The other hypothesis is that the dislodging of a clot from the thrombus causes occlusion of a distal branch with secondary increased distal resistance, which in turn produces increased intra-aneurysmal pressure leading to rupture. A sudden and brief increase in blood pressure seems to be a common trigger for aneurysmal rupture [14,15]. Since most of the aneurysms presenting with a stroke are unruptured, we assume that the wall of the aneurysm must already be weakened for the rupture to occur.
These hypotheses are not mutually exclusive, and these proposed mechanisms may occur simultaneously.

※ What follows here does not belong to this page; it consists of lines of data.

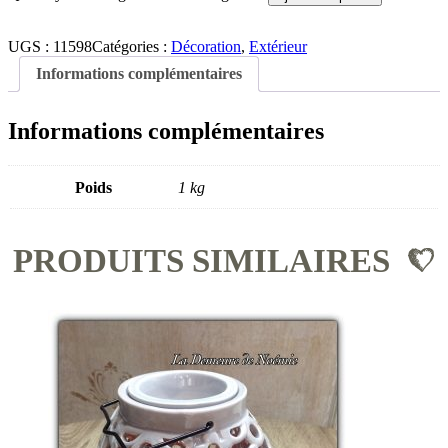
UGS :
11598
Catégories :
Décoration
,
Extérieur
Informations complémentaires
Informations complémentaires
Poids
1 kg
PRODUITS SIMILAIRES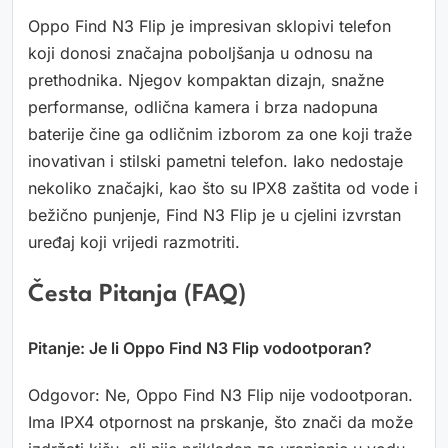
Oppo Find N3 Flip je impresivan sklopivi telefon
koji donosi značajna poboljšanja u odnosu na
prethodnika. Njegov kompaktan dizajn, snažne
performanse, odlična kamera i brza nadopuna
baterije čine ga odličnim izborom za one koji traže
inovativan i stilski pametni telefon. Iako nedostaje
nekoliko značajki, kao što su IPX8 zaštita od vode i
bežično punjenje, Find N3 Flip je u cjelini izvrstan
uređaj koji vrijedi razmotriti.
Česta Pitanja (FAQ)
Pitanje: Je li Oppo Find N3 Flip vodootporan?
Odgovor: Ne, Oppo Find N3 Flip nije vodootporan.
Ima IPX4 otpornost na prskanje, što znači da može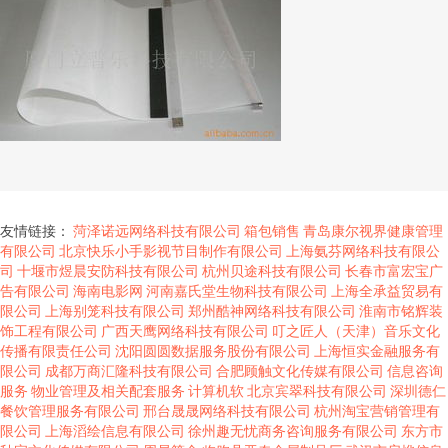
友情链接：
菏泽诺远网络科技有限公司
箱包销售
青岛康尔视界健康管理
有限公司
北京快乐小手影视节目制作有限公司
上海氨芬网络科技有限公
司
十堰市煜晨安防科技有限公司
杭州贝途科技有限公司
长春市富宏宝广
告有限公司
海南电影网
河南嘉氏堂生物科技有限公司
上海全承益贸易有
限公司
上海别笼科技有限公司
郑州酷神网络科技有限公司
淮南市铭辉装
饰工程有限公司
广西天鹰网络科技有限公司
叮之匠人（天津）音乐文化
传播有限责任公司
沈阳圆圆数据服务股份有限公司
上海恒实金融服务有
限公司
成都万商汇隆科技有限公司
合肥顾触文化传媒有限公司
信息咨询
服务
物业管理及相关配套服务
计算机软
北京宾翠科技有限公司
深圳德仁
餐饮管理服务有限公司
邢台晟晟网络科技有限公司
杭州淘宝营销管理有
限公司
上海滔绘信息有限公司
徐州趣无忧商务咨询服务有限公司
东方市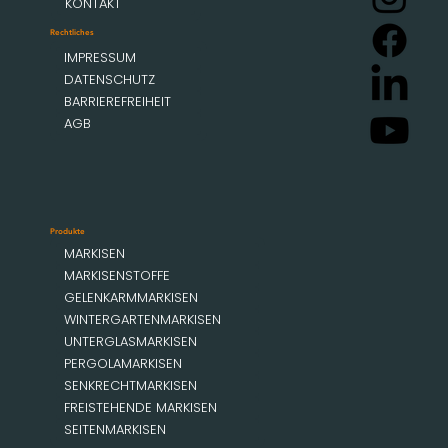
KONTAKT
Rechtliches
IMPRESSUM
DATENSCHUTZ
BARRIEREFREIHEIT
AGB
Produkte
MARKISEN
MARKISENSTOFFE
GELENKARMMARKISEN
WINTERGARTENMARKISEN
UNTERGLASMARKISEN
PERGOLAMARKISEN
SENKRECHTMARKISEN
FREISTEHENDE MARKISEN
SEITENMARKISEN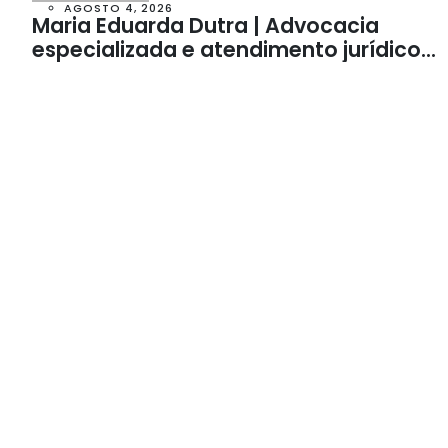
AGOSTO 4, 2026
Maria Eduarda Dutra | Advocacia
especializada e atendimento jurídico
integrado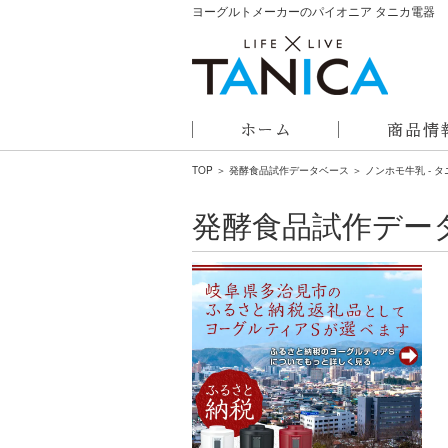
ヨーグルトメーカーのパイオニア タニカ電器
TOP
＞
発酵食品試作データベース
＞ ノンホモ牛乳 - 
発酵食品試作デー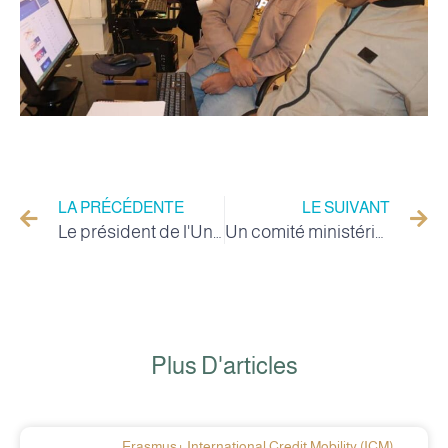
LA PRÉCÉDENTE
LE SUIVANT
Le président de l'Université pédagogique russe du Tatarstan donne des cours à l'Université de la Vallée
Un comité ministériel inspecte les installations universitaires et celles du secteur de la santé en vue de l'ouverture de l'annexe médicale
Plus D'articles
Erasmus+ International Credit Mobility (ICM)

Regardless of which of these two mechanisms is at play, it is important to recognize the occurrence of a concomitant rupture and stroke since the treatment of these aneurysms presents increased risk, whether by coiling or clipping [8].
Recognizing the associated IS before treatment is essential since ignorance could lead to considering the IS as a consequence of the treatment.
Conclusions
Ischemia occurring alongside aneurysmal rupture and SAH is not always attributable to vasospasm. This article presents alternative mechanisms for acute ischemia that occur simultaneously with SAH. Although rare, this synchronous occurrence of aneurysmal rupture and IS represents a critical clinical scenario requiring prompt recognition and thoughtful management. This dual presentation can complicate diagnosis due to overlapping neurological signs and necessitates a careful therapeutic balance between mitigating ongoing hemorrhage and addressing cerebral ischemia. Understanding the underlying mechanisms, such as thromboembolic events and compromise of the vascular wall, is essential for guiding timely and effective interventions. The complexity of these cases highlights the need for advanced imaging, multidisciplinary collaboration, and individualized treatment strategies. Raising awareness of this presentation among clinicians can facilitate earlier diagnosis and improve patient outcomes, underscoring the importance of continued focus on this area in clinical practice.